ACME (Let's Encrypt auto-renewal)

Zion can obtain and renew certificates automatically over ACME (RFC 8555) using the embedded instant-acme client. Build with the acme feature:

sh
cargo build --release --features acme

Configuration

toml
[tls.acme]
email          = "ops@example.com"                 # account contact
domains        = ["example.com", "www.example.com"]
directory_url  = "https://acme-v02.api.letsencrypt.org/directory"
renew_before_days = 30                              # renew when the cert expires within N days
state_dir      = "/etc/zion/acme"                   # account key + issued certs

Zion serves the HTTP-01 challenge in-memory (no disk) on the HTTP listener — the token path /.well-known/acme-challenge/{token} is answered straight from a shared map, so port 80 must be reachable by the ACME server. A background task checks expiry every 12 hours and renews when within renew_before_days, then hot-reloads TLS via ArcSwap with no connection drop.

Observability

Two counters track the certificate lifecycle (Prometheus /metrics):

MetricMeaning
zion_acme_renewals_totalCertificates successfully issued or renewed
zion_acme_renewal_failures_totalRenewal attempts that failed (any stage)

Alert on a rising zion_acme_renewal_failures_total or a flat zion_acme_renewals_total as expiry approaches.

CI soak (issue #59)

The acme-soak workflow exercises the full issue → renew → revoke cycle weekly (and on demand via workflow_dispatch) against a hermetic Pebble test CA — Let's Encrypt's official test server — with DNS mocked by pebble-challtestsrv. No real Let's Encrypt, no external DNS, no rate limits.

The soak is driven by a hidden subcommand:

sh
ZION_ACME_TEST_DIRECTORY=https://pebble:14000/dir \
ZION_ACME_TEST_DOMAIN=acme-soak.test \
ZION_ACME_TEST_HTTP_PORT=5002 \
zion acme-soak        # exits 0 on PASS, non-zero on FAIL

acme-soak runs zion's real renew_once / revoke_cert paths, so a regression in the production ACME flow fails the soak.

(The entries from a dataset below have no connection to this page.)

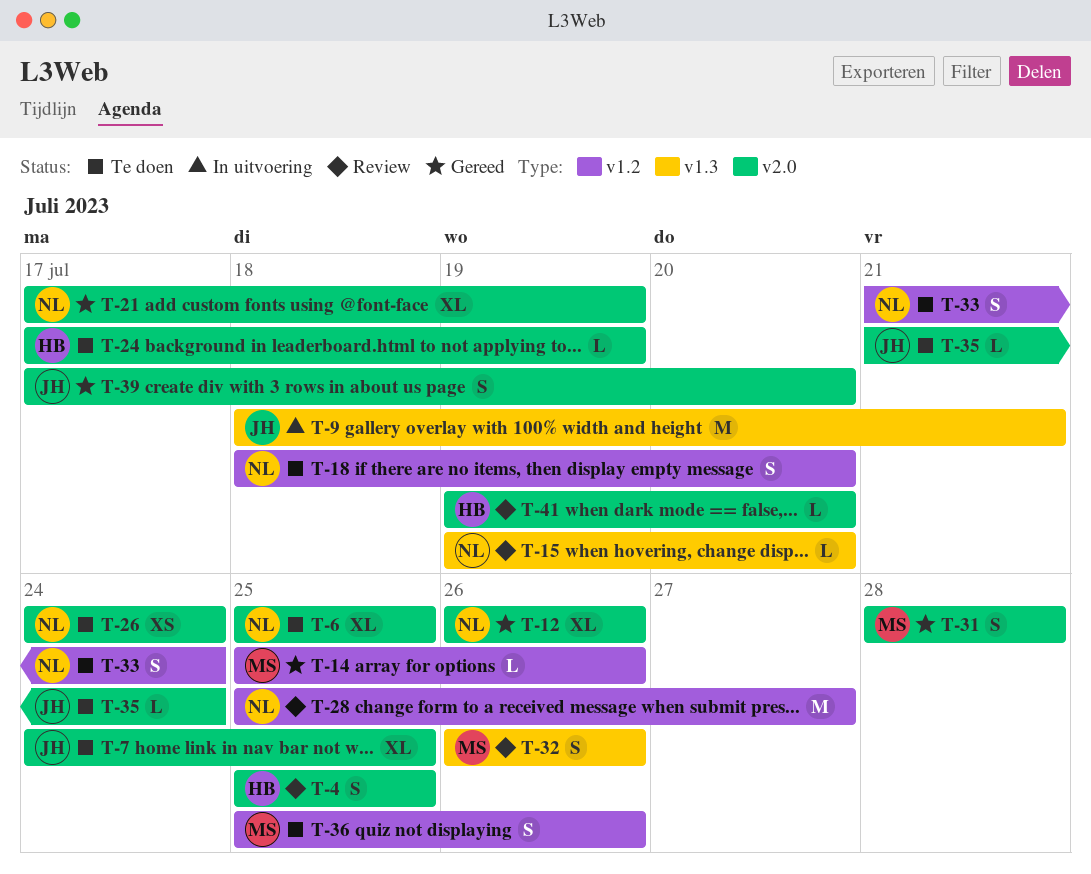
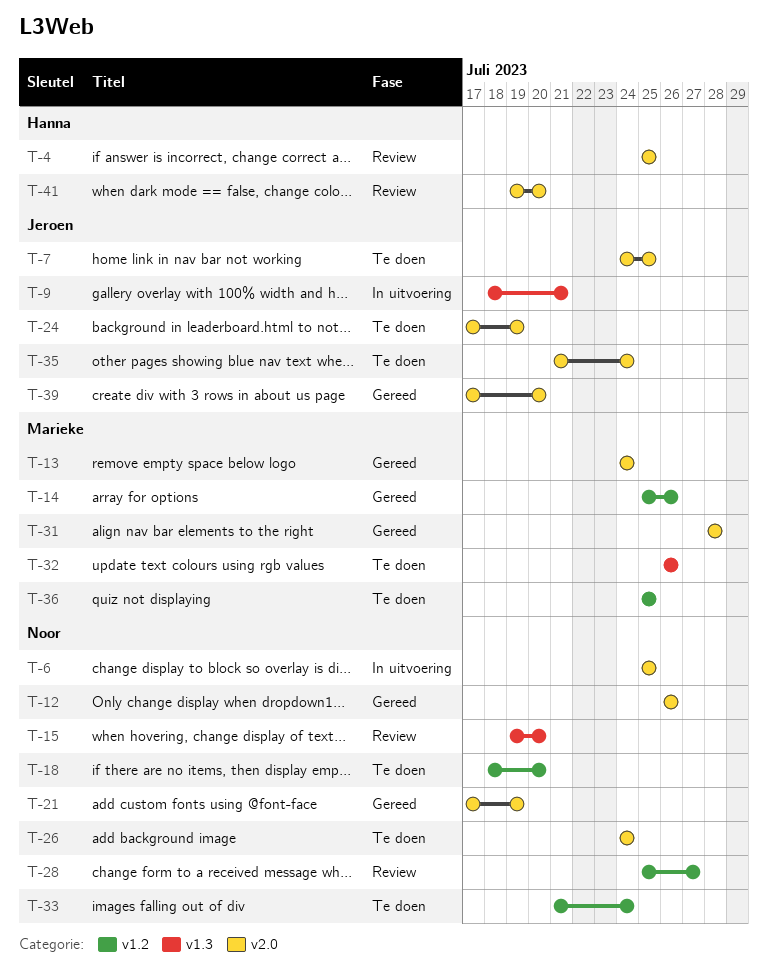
T-6, status: Te doen -> In uitvoering
T-13: none -> present
T-24, owner: Hanna -> Jeroen
T-32, status: Review -> Te doen
T-36, due: Jul 26 -> Jul 25

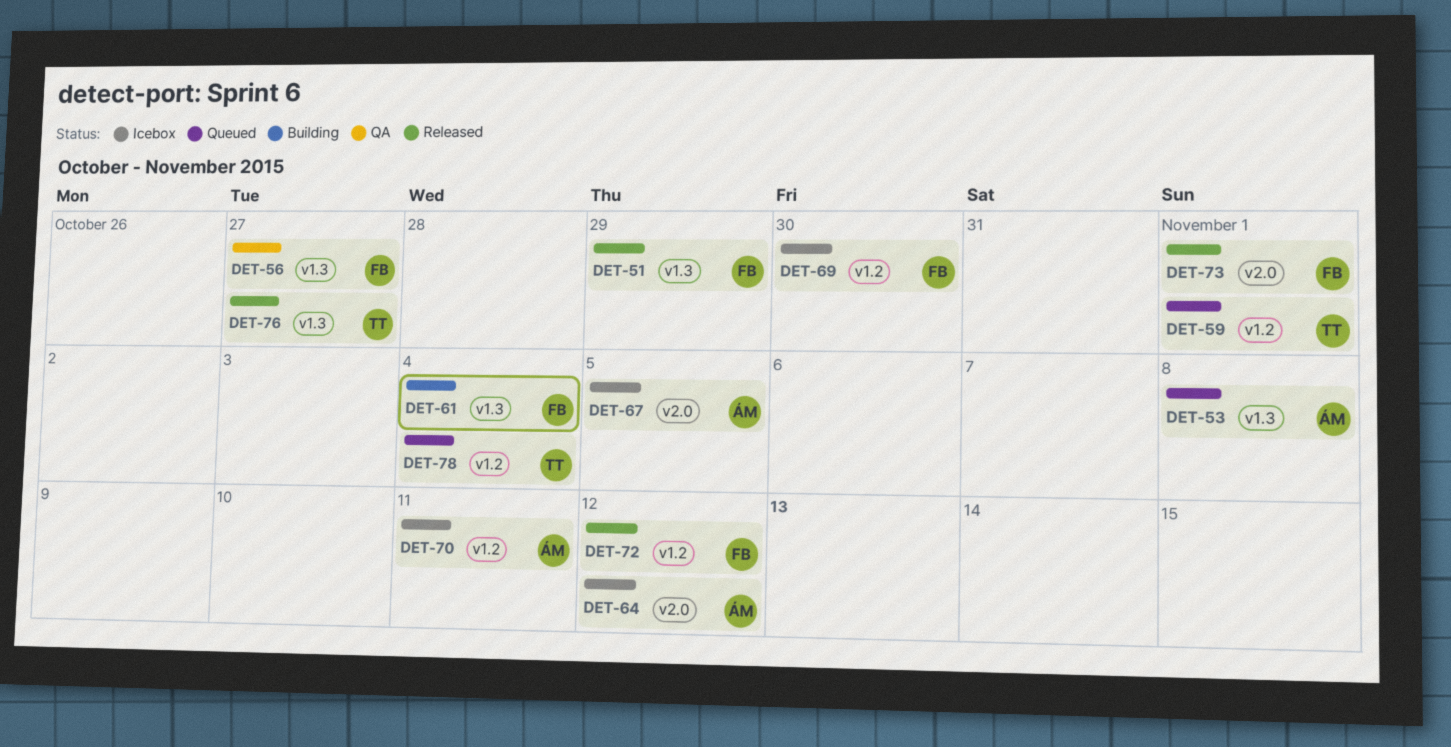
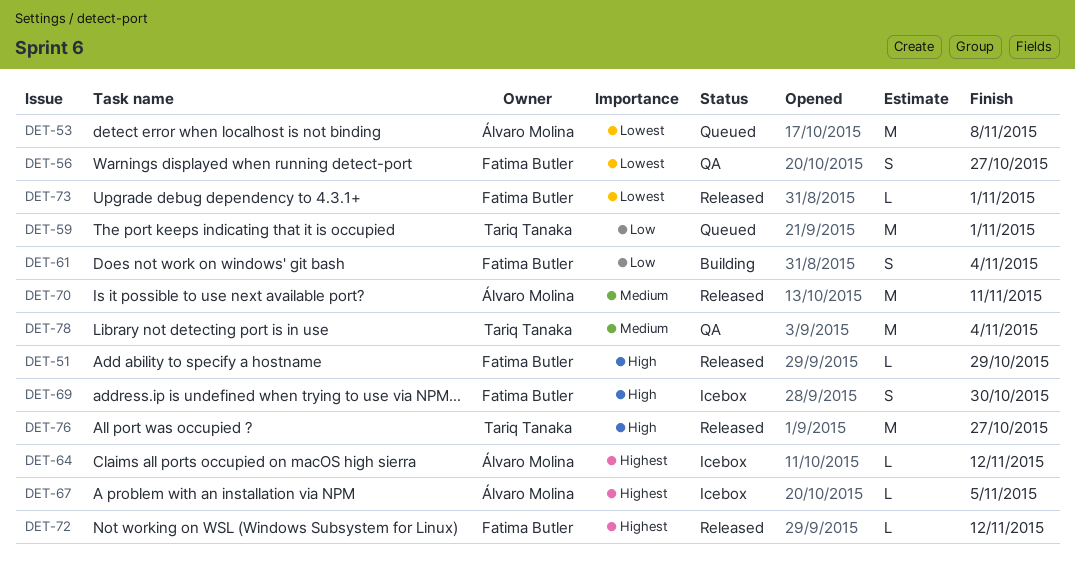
DET-70, status: Icebox -> Released
DET-78, status: Queued -> QA

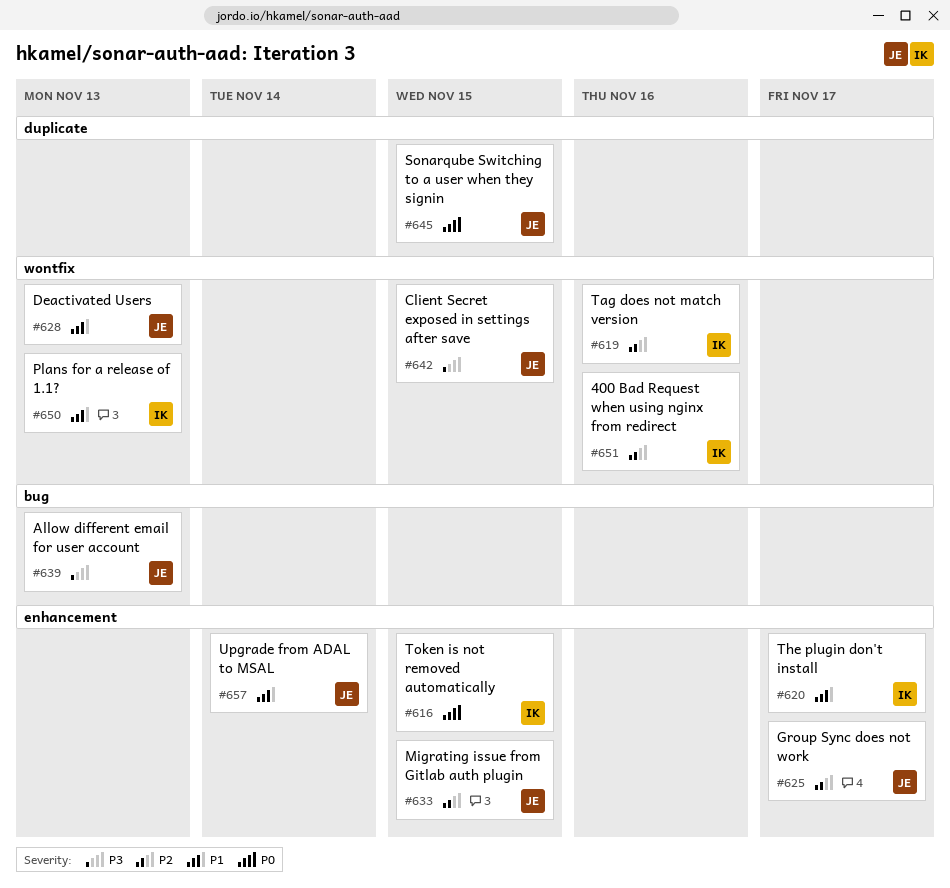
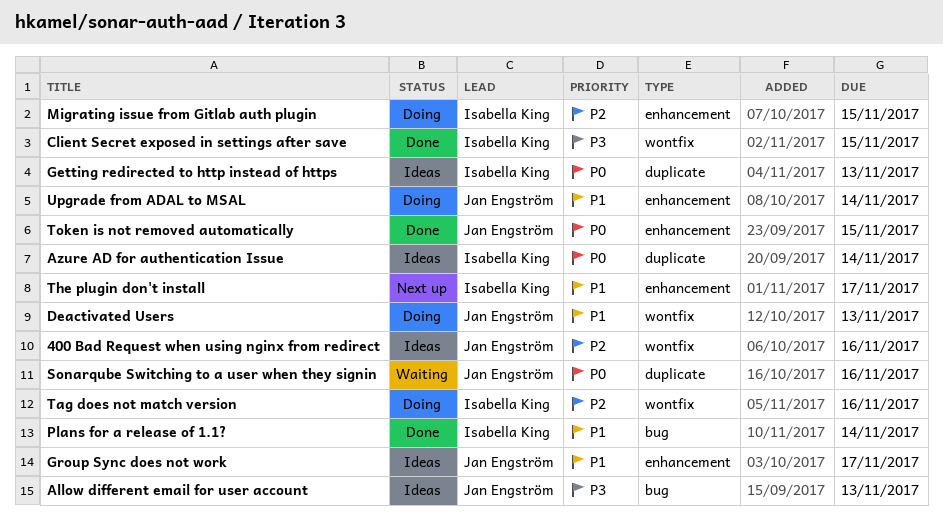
400 Bad Request when using nginx from redirect, owner: Isabella King -> Jan Engström
Azure AD for authentication Issue: none -> present
Client Secret exposed in settings after save, owner: Jan Engström -> Isabella King
Getting redirected to http instead of https: none -> present
Group Sync does not work, priority: P2 -> P1
Migrating issue from Gitlab auth plugin, owner: Jan Engström -> Isabella King
Plans for a release of 1.1?, label: wontfix -> bug
Plans for a release of 1.1?, due: Nov 13 -> Nov 14
Sonarqube Switching to a user when they signin, due: Nov 15 -> Nov 16
Token is not removed automatically, owner: Isabella King -> Jan Engström

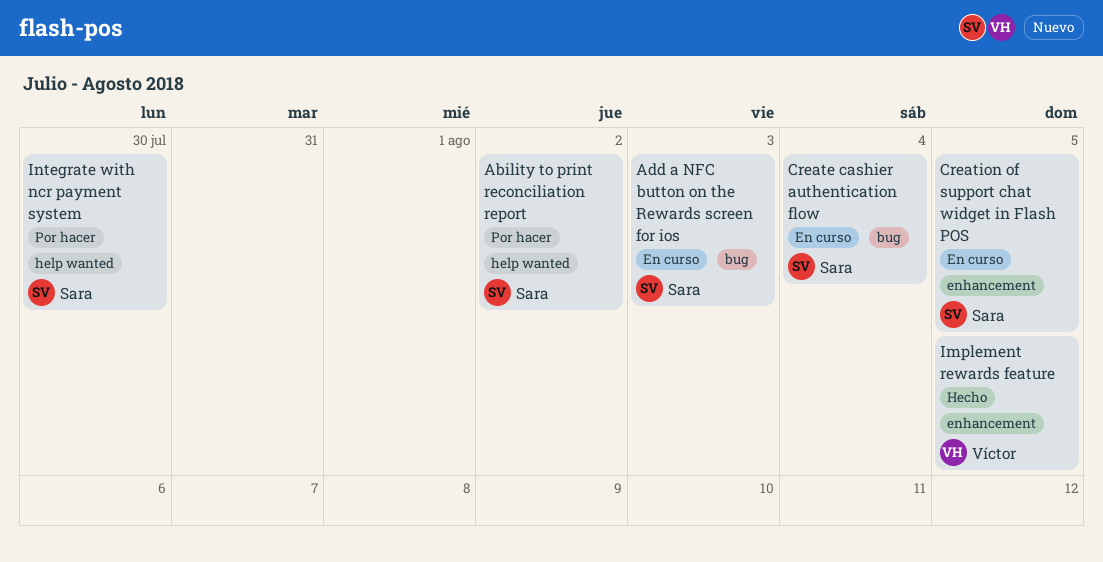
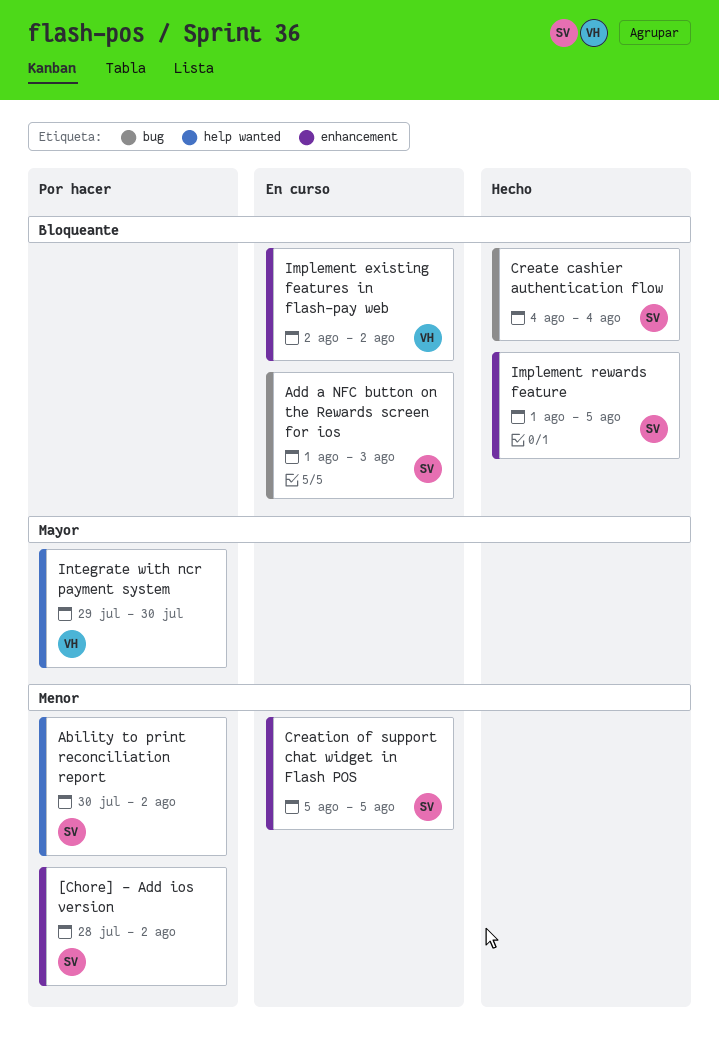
[Chore] - Add ios version: none -> present
Create cashier authentication flow, status: En curso -> Hecho
Implement existing features in flash-pay web: none -> present
Implement rewards feature, owner: Víctor -> Sara
Integrate with ncr payment system, owner: Sara -> Víctor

It also asserts the lifecycle counters move (zion_acme_renewals_total ≥ 2 across issue + renew).

Failure modes (follow-up)

Three adversarial legs are tracked for a follow-up:

  • Nonce collision (PEBBLE_WFE_NONCEREJECT) — needs per-request badNonce retry; instant-acme 0.8.x does not expose it, and an operation-level retry can't recover a high per-request rejection rate.
  • Key rollover — fresh-account issuance after discarding account.json.
  • TTL-edge expiry — short-validity issuance + assert renewal fires.

The happy-path leg already proved its worth: it surfaced a real ordering bug (HTTP-01 tokens were dropped before poll_ready, racing validation) that real Let's Encrypt masked with slower validation timing.

Revocation uses RevocationReason::Unspecified against the account that issued the cert (restored from state_dir/account.json); the same revoke_cert entry point lets an operator retire a compromised key out-of-band.

Released under the MIT License.